Blätter und Blüthen.

Karl I. von England im Atelier van Dycks. (Zu dem Bilde S. 728 und 729.) Betrachtend sitzt der König im Armstuhle, den feingeschnittenen Kopf nach der Staffelei gewendet, nach der Leinwand, auf welche des niederländischen Meisters Hand die drei kleinen königlichen Kinder hingezaubert hat. Schier weiblich zart muthet das Antlitz dieses Regenten uns an, und ebenso – wie eine Lady – hält er mit der vornehm geformten Linken den Spazierstock. Wie beredt ist diese Linke, die nur für einen Damenhandschuh gemacht zu sein scheint! Der König hält sie hin, und wir lesen in ihren Umrissen die Geschichte eines Geistes, der zu schwach war, um edel zu sein, die Geschichte eines in den brausenden Ocean geworfenen Schiffleins, das im besten Falle nur die Kraft hatte, auf spiegelglatter See dahinzugleiten. Auf elegante Verkörperung des Königthums ist dieses Mannes Sinn gerichtet, auf eine Pracht, welche den Stempel der Vornehmheit trägt – und zwischen seiner Eignung und seiner Bestimmung lag eine so tiefe Kluft! Diese schmale Hand mit den aristokratischen, langgezogenen Fingern mochte liebenswürdig ritterlich zu winken wissen, und sie sollte ein Steuerruder lenken inmitten eines Sturmes, der mit übermächtiger Gewalt dahinfuhr!

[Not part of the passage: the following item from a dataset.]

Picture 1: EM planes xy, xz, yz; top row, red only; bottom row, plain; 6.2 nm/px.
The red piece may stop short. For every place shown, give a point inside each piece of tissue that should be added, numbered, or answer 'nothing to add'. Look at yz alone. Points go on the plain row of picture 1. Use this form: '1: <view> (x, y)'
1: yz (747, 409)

Nichts an diesem Gentleman verräth, daß er sich auf einem Vulkan weiß, daß er bange der nächsten Zukunft entgegenlebt. Das Verhängniß hat deine Stirn geküßt, schon damals, als es dich in die Wiege eines Königs legte. Du hättest ein großer englischer Magnat werden sollen; die Krone ist deinem Haupte zu schwer . . . die meisten, die mit dir zu Rathe gesessen, sind dem Untergänge geweiht: Laud, Hamilton, Strafford . . . alle mit dir selbst . . . Und wie wir dich hier behaglich in des Meisters Werkstatt sitzen sehen, ist es uns, als tauchte hinter dir der Schatten Oliver Cromwells, als strebte das Blutgerüste empor, das deinen letzten Athemzug empfangen soll.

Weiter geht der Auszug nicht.